Equally hilariously is this is where I actually started calling these things my “pocketrpg” because — this is 100% true — since what I wanted to do would never fit on one sheet, I would make something that once printed out, would be the size of the quarter-page handmade notebooks I make. Which conveniently fit snugly in the back pocket of my work pants.
Yes these are literally pocketrpgs and I am not even sorry.
*ahem*
-Some time shortly after LES, I started thinking I’d like to use its expanded rules (I’d elaborated on magic a little, among other bits), originally from NBJM/Jewel Moons, to actually expand out Jewel Moons itself into a similar pocketrpg. This was not so much prompted as a sort of “I think I’d like to do that …” and then I started tinkering. Oops?
What eventually because Wandering Jewel Moons took a lot longer to pull together, but there were more hurdles (even more pandemic brain; other ideas, like what became Wilusa, City Of Chains, itself spinning from my first ideas of the “mini-not!Planescape”; etc) to get past to do it. But I did. And a few folks like that also.
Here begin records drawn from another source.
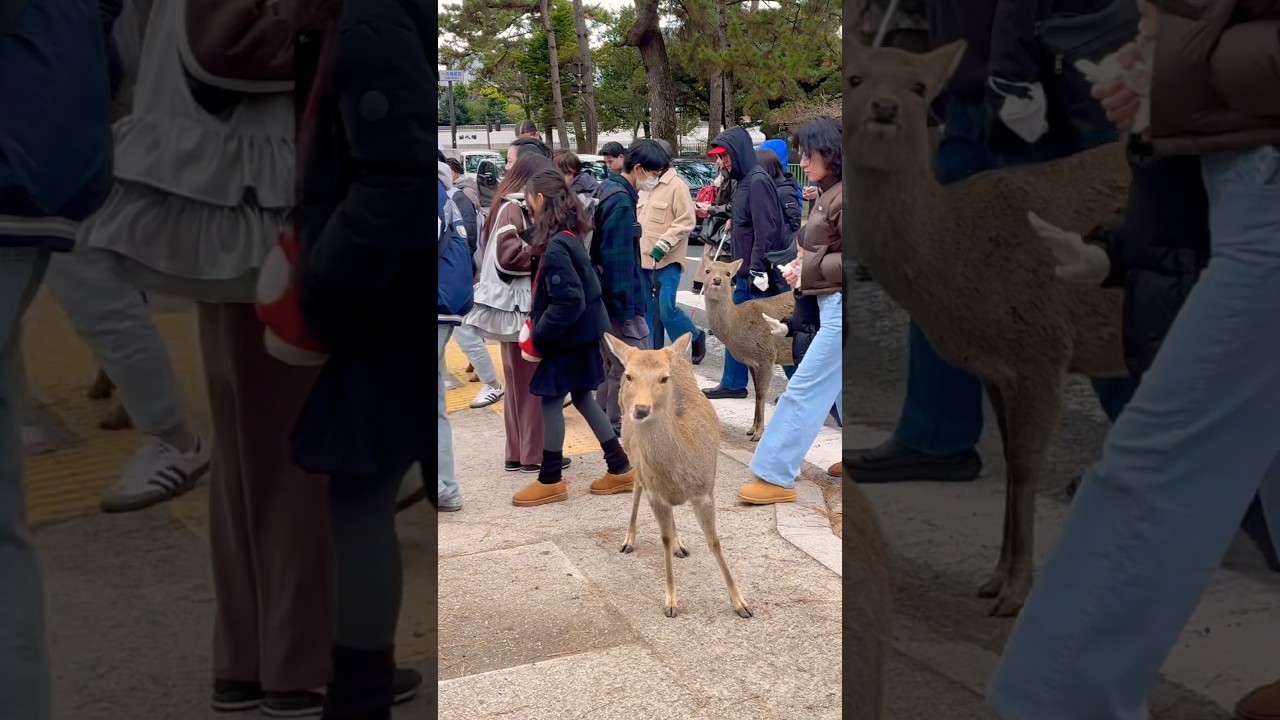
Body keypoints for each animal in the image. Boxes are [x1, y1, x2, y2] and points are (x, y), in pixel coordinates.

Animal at [603, 332, 752, 619]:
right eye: (629, 375)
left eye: (664, 378)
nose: (640, 409)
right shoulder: (656, 493)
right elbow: (662, 538)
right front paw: (671, 602)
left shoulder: (706, 490)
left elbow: (714, 542)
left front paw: (741, 603)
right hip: (633, 454)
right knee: (636, 485)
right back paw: (629, 539)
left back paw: (679, 544)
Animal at [700, 259, 796, 442]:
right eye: (707, 270)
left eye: (728, 273)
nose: (717, 280)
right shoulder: (752, 362)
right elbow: (757, 392)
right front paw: (751, 429)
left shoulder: (767, 356)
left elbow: (761, 393)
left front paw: (758, 433)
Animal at [845, 39, 1131, 617]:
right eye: (854, 79)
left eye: (919, 87)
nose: (884, 107)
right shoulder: (995, 367)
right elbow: (1010, 460)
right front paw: (995, 577)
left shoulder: (1043, 346)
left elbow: (1023, 464)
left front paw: (1016, 592)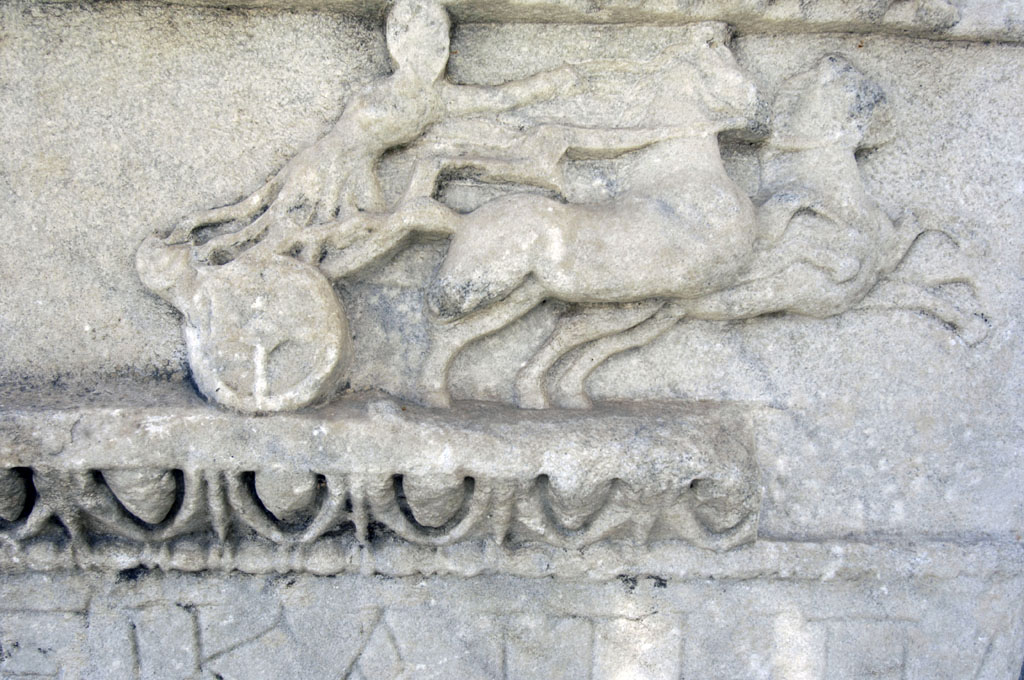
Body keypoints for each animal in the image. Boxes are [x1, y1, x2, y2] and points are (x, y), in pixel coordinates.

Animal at [416, 22, 766, 407]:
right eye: (720, 52)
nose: (759, 112)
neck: (684, 181)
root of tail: (463, 221)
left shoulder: (650, 297)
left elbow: (580, 333)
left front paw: (554, 393)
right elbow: (586, 334)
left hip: (524, 292)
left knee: (458, 332)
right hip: (476, 283)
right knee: (439, 318)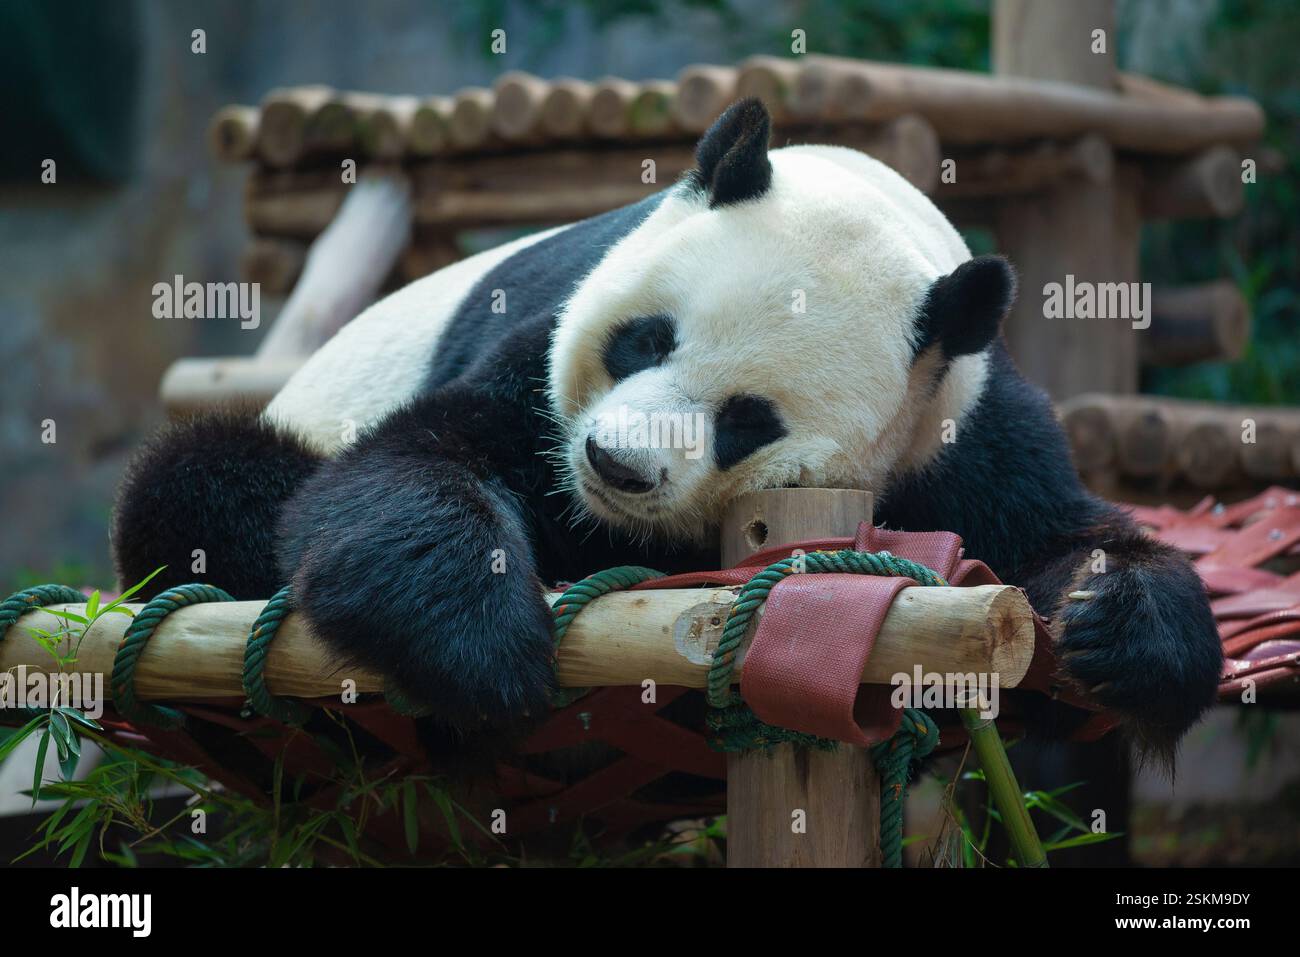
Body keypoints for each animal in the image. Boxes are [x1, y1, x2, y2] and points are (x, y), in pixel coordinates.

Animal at [112, 99, 1222, 758]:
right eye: (644, 339)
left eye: (746, 421)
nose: (615, 465)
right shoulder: (539, 361)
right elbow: (410, 467)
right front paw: (483, 645)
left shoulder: (958, 419)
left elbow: (1056, 530)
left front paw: (1122, 622)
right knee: (204, 479)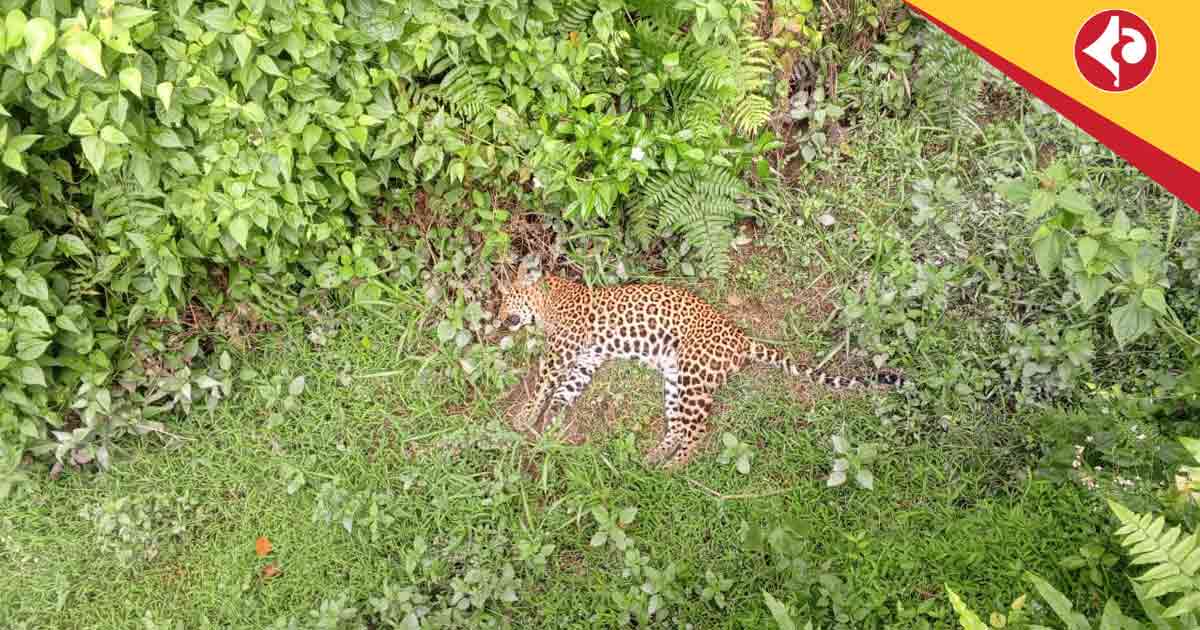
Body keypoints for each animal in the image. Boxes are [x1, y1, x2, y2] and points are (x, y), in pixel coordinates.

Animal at [496, 271, 904, 468]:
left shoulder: (561, 353)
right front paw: (549, 426)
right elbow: (563, 393)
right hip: (675, 376)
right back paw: (654, 459)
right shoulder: (584, 361)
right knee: (679, 426)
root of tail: (741, 337)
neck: (548, 300)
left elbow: (543, 384)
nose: (498, 318)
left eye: (505, 299)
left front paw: (525, 418)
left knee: (698, 430)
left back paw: (673, 468)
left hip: (694, 373)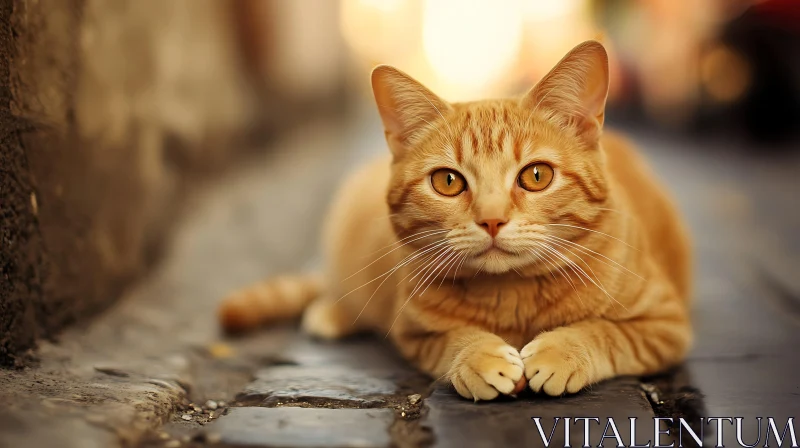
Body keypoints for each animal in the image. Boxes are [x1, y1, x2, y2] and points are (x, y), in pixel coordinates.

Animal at [220, 41, 692, 400]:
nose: (492, 220)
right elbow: (451, 340)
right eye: (448, 181)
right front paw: (478, 357)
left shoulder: (666, 324)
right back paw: (332, 313)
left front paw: (561, 352)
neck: (513, 296)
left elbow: (606, 333)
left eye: (536, 176)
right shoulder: (413, 334)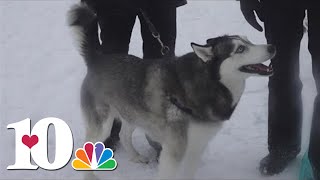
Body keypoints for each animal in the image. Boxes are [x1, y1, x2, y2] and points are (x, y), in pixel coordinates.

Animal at [69, 3, 276, 178]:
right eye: (240, 49)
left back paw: (136, 157)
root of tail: (98, 58)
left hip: (133, 113)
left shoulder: (195, 148)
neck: (209, 85)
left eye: (248, 41)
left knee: (124, 134)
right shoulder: (174, 152)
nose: (272, 47)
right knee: (91, 144)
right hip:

This is a lot of rambling to basically still say, at the end, I did it because I wanted to …
There are and were other games I’ve done. The Blue Lotus Hack (which is out there on the interwebs) is a flavour tweaking of The Black Hack 1e with a setting/bestiary/magic items selection attached, and I also used TBH 1e for a conversion of Final Fantasy (yes, the original; no, this one’s not out there on the interwebs) including the whole bestiary. Some day I might finish the “space hack”; sometimes I muse on seeing if I can switch it over to pocketrpg or pull what system it has out altogether.
But, it was nice to make a little game framework of my own? Even if, in my personal opinion, there are plenty of folks who do much better — and yes I can name quite a few without batting an eyelash — I wanted to make it, and it made me happy, and I can use it to be that framework for other things I write. I just need to keep taking a newspaper to the brainweasels over it.
I still want to make more things for the pocketrpg (which if I ever do pull up my britches and post a generic version, for folks to use or otherwise, probably needs some kind of name). I need to also keep on telling myself that that’s fine. This is a hobby, after all. I like to make things, and I like to make little notes about little worlds.
This has been a lot of babbling and if you’ve made it this far, congrats *lol* There’s no grand conclusion, alas, not to the babbling and not to the questions that kicked it all off. But sometimes, it’s like that –?